**WHAT IS BEING ASKED**. Print every line of text in the rows below word for word, leaving the pictures out.

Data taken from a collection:

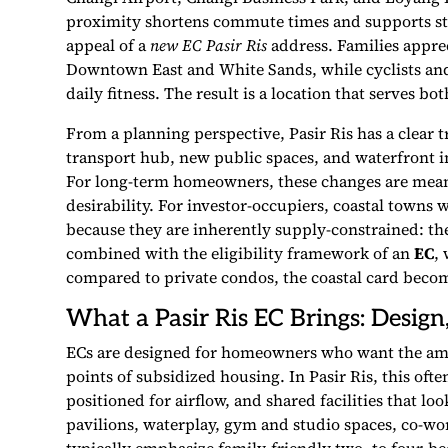
proximity shortens commute times and supports st
appeal of a
new EC Pasir Ris
address. Families apprec
Downtown East and White Sands, while cyclists and
daily fitness. The result is a location that serves 
From a planning perspective, Pasir Ris has a clear
transport hub, new public spaces, and waterfront 
For long-term homeowners, these changes are meani
desirability. For investor-occupiers, coastal towns
because they are inherently supply-constrained: th
combined with the eligibility framework of an
EC
,
compared to private condos, the coastal card becom
What a Pasir Ris EC Brings: Design,
ECs are designed for homeowners who want the amen
points of subsidized housing. In Pasir Ris, this ofte
positioned for airflow, and shared facilities that lo
pavilions, waterplay, gym and studio spaces, co-w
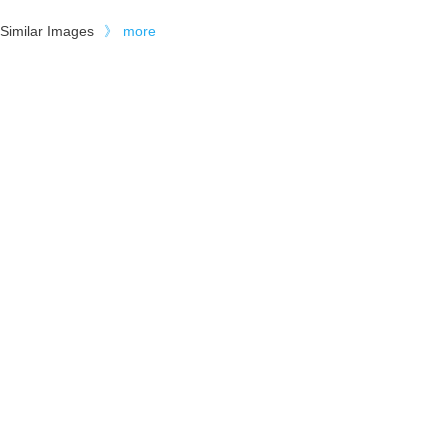
Similar Images
》
more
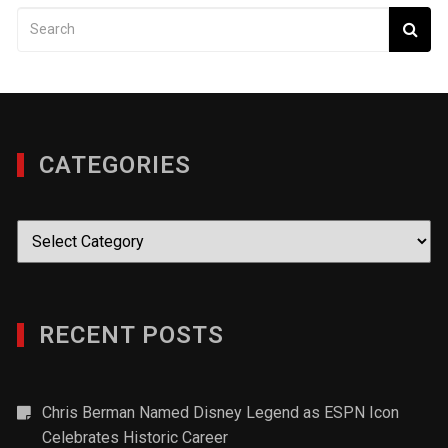
CATEGORIES
Categories
RECENT POSTS
Chris Berman Named Disney Legend as ESPN Icon
Celebrates Historic Career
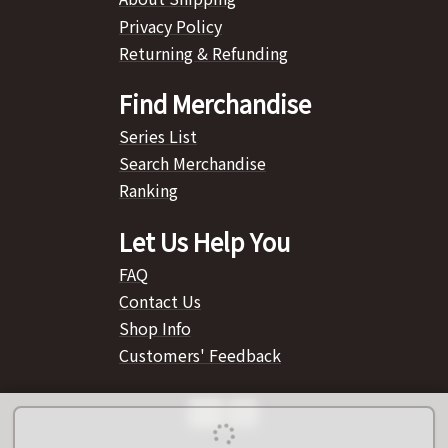
Privacy Policy
Returning & Refunding
Find Merchandise
Series List
Search Merchandise
Ranking
Let Us Help You
FAQ
Contact Us
Shop Info
Customers' Feedback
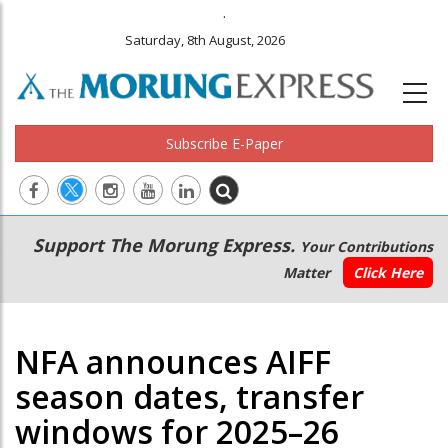
.
Saturday, 8th August, 2026
Subscribe E-Paper
Main
Secondary
Support The Morung Express.
Your Contributions
navigation
Menu
Matter
Click Here
NFA announces AIFF
season dates, transfer
windows for 2025–26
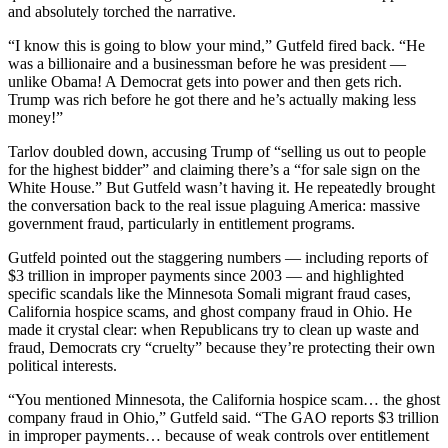
and absolutely torched the narrative.
“I know this is going to blow your mind,” Gutfeld fired back. “He
was a billionaire and a businessman before he was president —
unlike Obama! A Democrat gets into power and then gets rich.
Trump was rich before he got there and he’s actually making less
money!”
Tarlov doubled down, accusing Trump of “selling us out to people
for the highest bidder” and claiming there’s a “for sale sign on the
White House.” But Gutfeld wasn’t having it. He repeatedly brought
the conversation back to the real issue plaguing America: massive
government fraud, particularly in entitlement programs.
Gutfeld pointed out the staggering numbers — including reports of
$3 trillion in improper payments since 2003 — and highlighted
specific scandals like the Minnesota Somali migrant fraud cases,
California hospice scams, and ghost company fraud in Ohio. He
made it crystal clear: when Republicans try to clean up waste and
fraud, Democrats cry “cruelty” because they’re protecting their own
political interests.
“You mentioned Minnesota, the California hospice scam… the ghost
company fraud in Ohio,” Gutfeld said. “The GAO reports $3 trillion
in improper payments… because of weak controls over entitlement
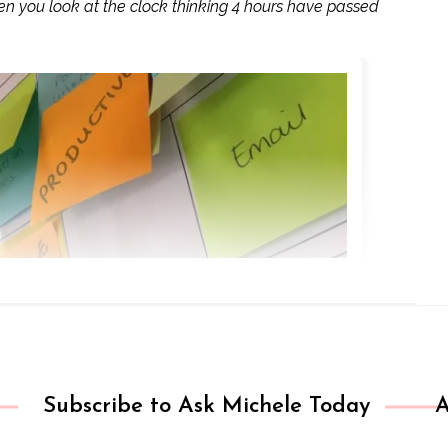
en you look at the clock thinking 4 hours have passed
Subscribe to Ask Michele Today
A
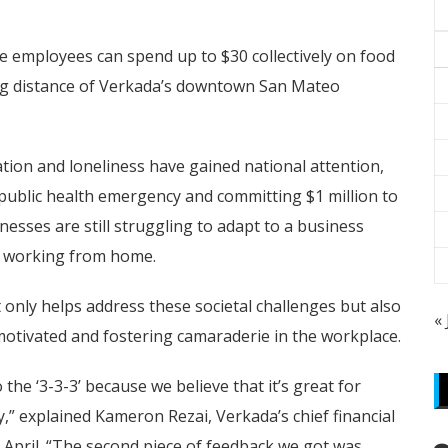
re employees can spend up to $30 collectively on food
ing distance of Verkada’s downtown San Mateo
lation and loneliness have gained national attention,
 public health emergency and committing $1 million to
esses are still struggling to adapt to a business
e working from home.
 only helps address these societal challenges but also
«
tivated and fostering camaraderie in the workplace.
 the ‘3-3-3’ because we believe that it’s great for
,” explained Kameron Rezai, Verkada’s chief financial
t April. “The second piece of feedback we got was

**SOLUTION TO THIS EXERCISE**.
proximity shortens commute times and supports st
appeal of a
new EC Pasir Ris
address. Families apprec
Downtown East and White Sands, while cyclists and
daily fitness. The result is a location that serves 
From a planning perspective, Pasir Ris has a clear
transport hub, new public spaces, and waterfront 
For long-term homeowners, these changes are meani
desirability. For investor-occupiers, coastal towns
because they are inherently supply-constrained: th
combined with the eligibility framework of an
EC
,
compared to private condos, the coastal card becom
What a Pasir Ris EC Brings: Design,
ECs are designed for homeowners who want the amen
points of subsidized housing. In Pasir Ris, this ofte
positioned for airflow, and shared facilities that lo
pavilions, waterplay, gym and studio spaces, co-w
Similar Images
》
more
CATEGORIES
Categories
RECENT POSTS
Chris Berman Named Disney Legend as ESPN Icon
Celebrates Historic Career
Privacy Policy
Returning & Refunding
Find Merchandise
Series List
Search Merchandise
Ranking
Let Us Help You
FAQ
Contact Us
Shop Info
Customers' Feedback
.
Saturday, 8th August, 2026
Subscribe E-Paper
Main
Secondary
Support The Morung Express.
Your Contributions
navigation
Menu
Matter
Click Here
NFA announces AIFF
season dates, transfer
windows for 2025–26
and absolutely torched the narrative.
“I know this is going to blow your mind,” Gutfeld fired back. “He
was a billionaire and a businessman before he was president —
unlike Obama! A Democrat gets into power and then gets rich.
Trump was rich before he got there and he’s actually making less
money!”
Tarlov doubled down, accusing Trump of “selling us out to people
for the highest bidder” and claiming there’s a “for sale sign on the
White House.” But Gutfeld wasn’t having it. He repeatedly brought
the conversation back to the real issue plaguing America: massive
government fraud, particularly in entitlement programs.
Gutfeld pointed out the staggering numbers — including reports of
$3 trillion in improper payments since 2003 — and highlighted
specific scandals like the Minnesota Somali migrant fraud cases,
California hospice scams, and ghost company fraud in Ohio. He
made it crystal clear: when Republicans try to clean up waste and
fraud, Democrats cry “cruelty” because they’re protecting their own
political interests.
“You mentioned Minnesota, the California hospice scam… the ghost
company fraud in Ohio,” Gutfeld said. “The GAO reports $3 trillion
in improper payments… because of weak controls over entitlement
en you look at the clock thinking 4 hours have passed
Subscribe to Ask Michele Today
A
re employees can spend up to $30 collectively on food
ing distance of Verkada’s downtown San Mateo
lation and loneliness have gained national attention,
 public health emergency and committing $1 million to
esses are still struggling to adapt to a business
e working from home.
 only helps address these societal challenges but also
«
tivated and fostering camaraderie in the workplace.
 the ‘3-3-3’ because we believe that it’s great for
,” explained Kameron Rezai, Verkada’s chief financial
t April. “The second piece of feedback we got was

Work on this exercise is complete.